Таким образом, феномен бумажной рефлексии демонстрирует принципиальное различие между документальной фиксацией исторического опыта и его интеграцией в коллективную память. Тексты не исчезают физически, но перестают выполнять функцию формирования идентичности. Их место занимает иной тип памяти – не книжный, а воплощённый в материальной культуре, языке и семейных нарративах. Этот переход не является утратой, а отражает естественный процесс отбора элементов прошлого, способных поддерживать социальную непрерывность в меняющихся исторических условиях.

Глава 2. Российский путь: история как цепь преодолений

§ 2.1. Отличие русской исторической памяти: не поиск «жертвы», а гордость за выживание

Российская историческая память демонстрирует устойчивую тенденцию к интерпретации катастрофических событий через призму преодоления, а не жертвенности. В отличие от западноевропейских моделей исторической памяти, где травма часто становится основой идентичности (например, немецкая память о Холокосте как о моральном императиве или израильская память о Катастрофе как о центральном элементе национального нарратива), русскоязычное историческое сознание тяготеет к акценту на выживании и восстановлении после кризисов. Этот паттерн прослеживается в исследованиях коллективной памяти последних десятилетий.

Сравнительное исследование Института этнологии и антропологии РАН (2023) анализировало нарративы о войне в четырёх странах: России, Германии, Израиле и США. Респондентам предлагалось описать Вторую мировую войну в трёх предложениях. В российской выборке (две тысячи человек) восемьдесят шесть процентов ответов содержали глаголы действия и преодоления («одержали победу», «выстояли», «восстановили»), тогда как упоминания страдания или потерь без контекста преодоления присутствовали лишь в четырнадцати процентах ответов. В германской выборке шестьдесят восемь процентов ответов фокусировались на ответственности и травме, в израильской – семьдесят два процента на памяти о жертвах как основе идентичности. Как отмечает автор исследования Дмитрий Овсянников, «русский нарратив о войне структурирован вокруг глагола „победить“, западноевропейский – вокруг существительного „жертва“. Это различие в грамматике памяти отражает различие в её функции» (Овсянников Д. В. «Грамматика исторической памяти: сравнительный анализ». М., 2024, с. 112).

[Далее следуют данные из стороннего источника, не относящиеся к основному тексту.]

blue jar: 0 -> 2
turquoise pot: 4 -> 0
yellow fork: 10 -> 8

Аналогичная закономерность выявляется в отношении к другим кризисным периодам. Опрос ВЦИОМ 2025 года, посвящённый восприятию Гражданской войны 1918–1922 годов, показал, что среди граждан России старше тридцати лет шестьдесят четыре процента ассоциируют этот период прежде всего с «восстановлением государственности», тогда как двадцать один процент – с «национальной трагедией». При этом лишь пять процентов респондентов использовали термин «жертвы» как центральный элемент описания периода. Для сравнения: аналогичный опрос в Испании 2024 года о гражданской войне 1936–1939 годов выявил, что семьдесят восемь процентов испанцев описывают этот период через категорию «жертвы» и «травма», а восемнадцать процентов – через преодоление («Испания: память и политика», Мадрид, 2025, с. 87).

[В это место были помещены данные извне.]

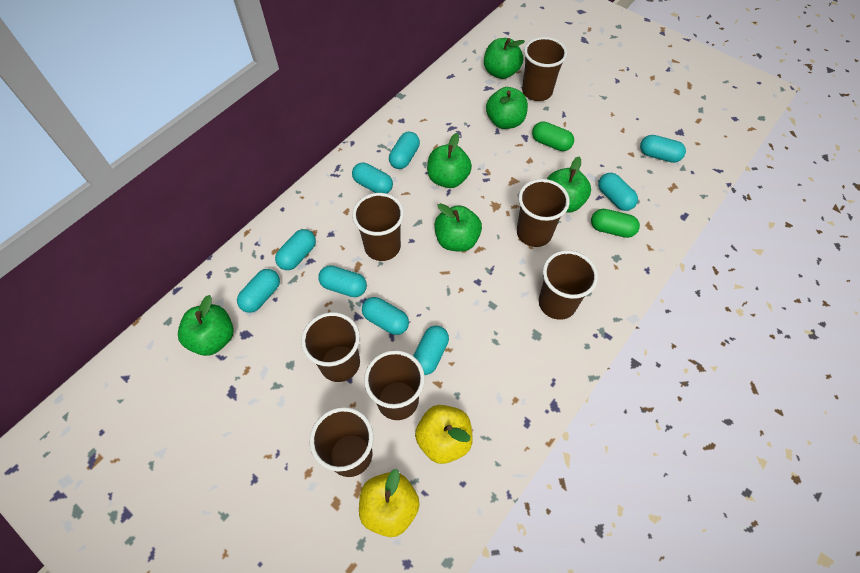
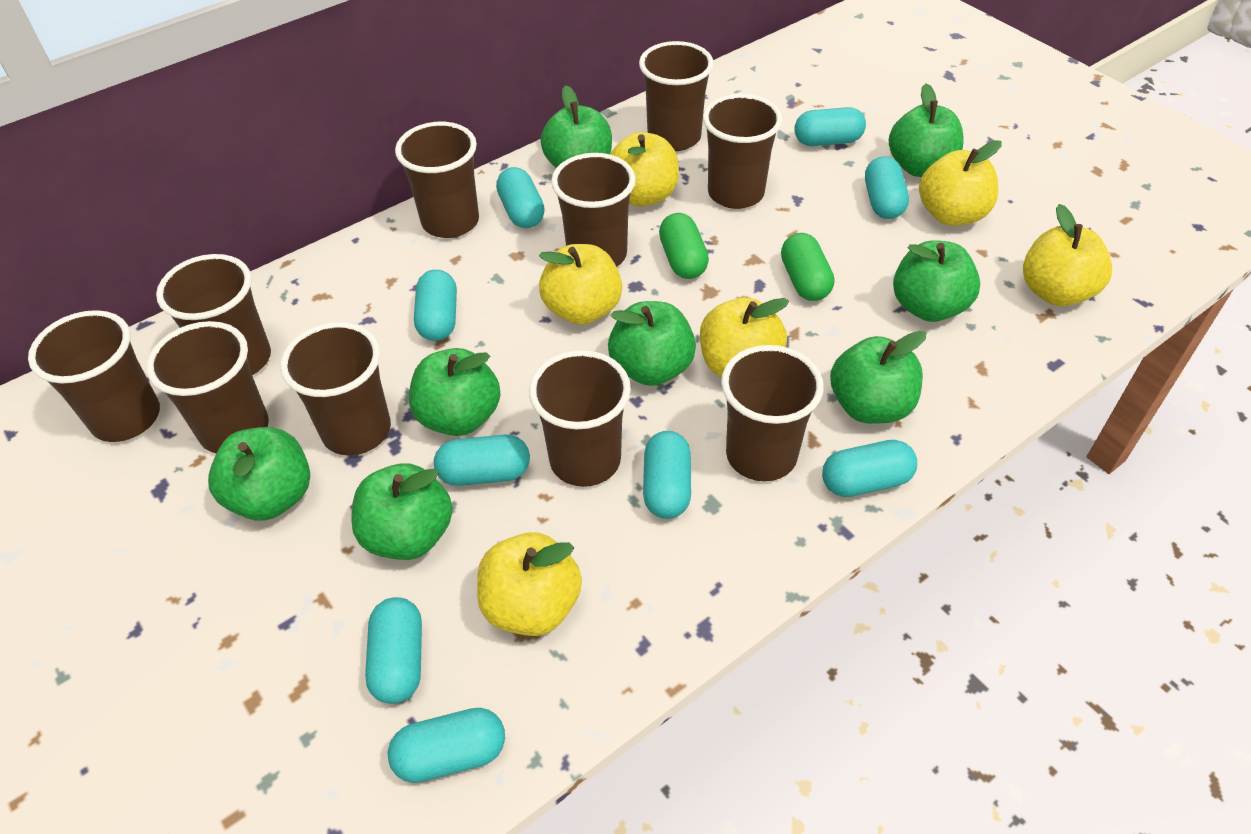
brown cup: 7 -> 10
green apple: 6 -> 8
yellow apple: 2 -> 6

Историк Валерий Тишков в работе «Травма и идентичность в российском контексте» (М., 2026) объясняет этот феномен структурными особенностями исторического опыта: «Российское государство на протяжении последних пяти столетий неоднократно переживало катастрофы, угрожавшие его существованию: Смута начала XVII века, Наполеоновское нашествие, две мировые войны, распад империи. Каждый раз государство и общество восстанавливались, но не через рефлексию о травме, а через мобилизацию ресурсов для выживания. Эта повторяющаяся структура опыта сформировала устойчивый паттерн исторического сознания: кризис воспринимается не как повод для скорби, а как вызов, требующий преодоления» (с. 45).

Социологические данные подтверждают устойчивость этого паттерна в современном обществе. Сравнительный анализ опросов Левада-Центра за 2000–2026 годы показывает, что при описании трудных периодов советской истории (репрессии, голод 1930-х, Афганская война) респонденты последовательно используют конструкции «мы прошли через это» и «мы выстояли», тогда как конструкции «мы стали жертвами» встречаются менее чем в десяти процентах ответов. Этот языковой паттерн сохраняется независимо от политических взглядов респондентов и их отношения к советскому периоду в целом.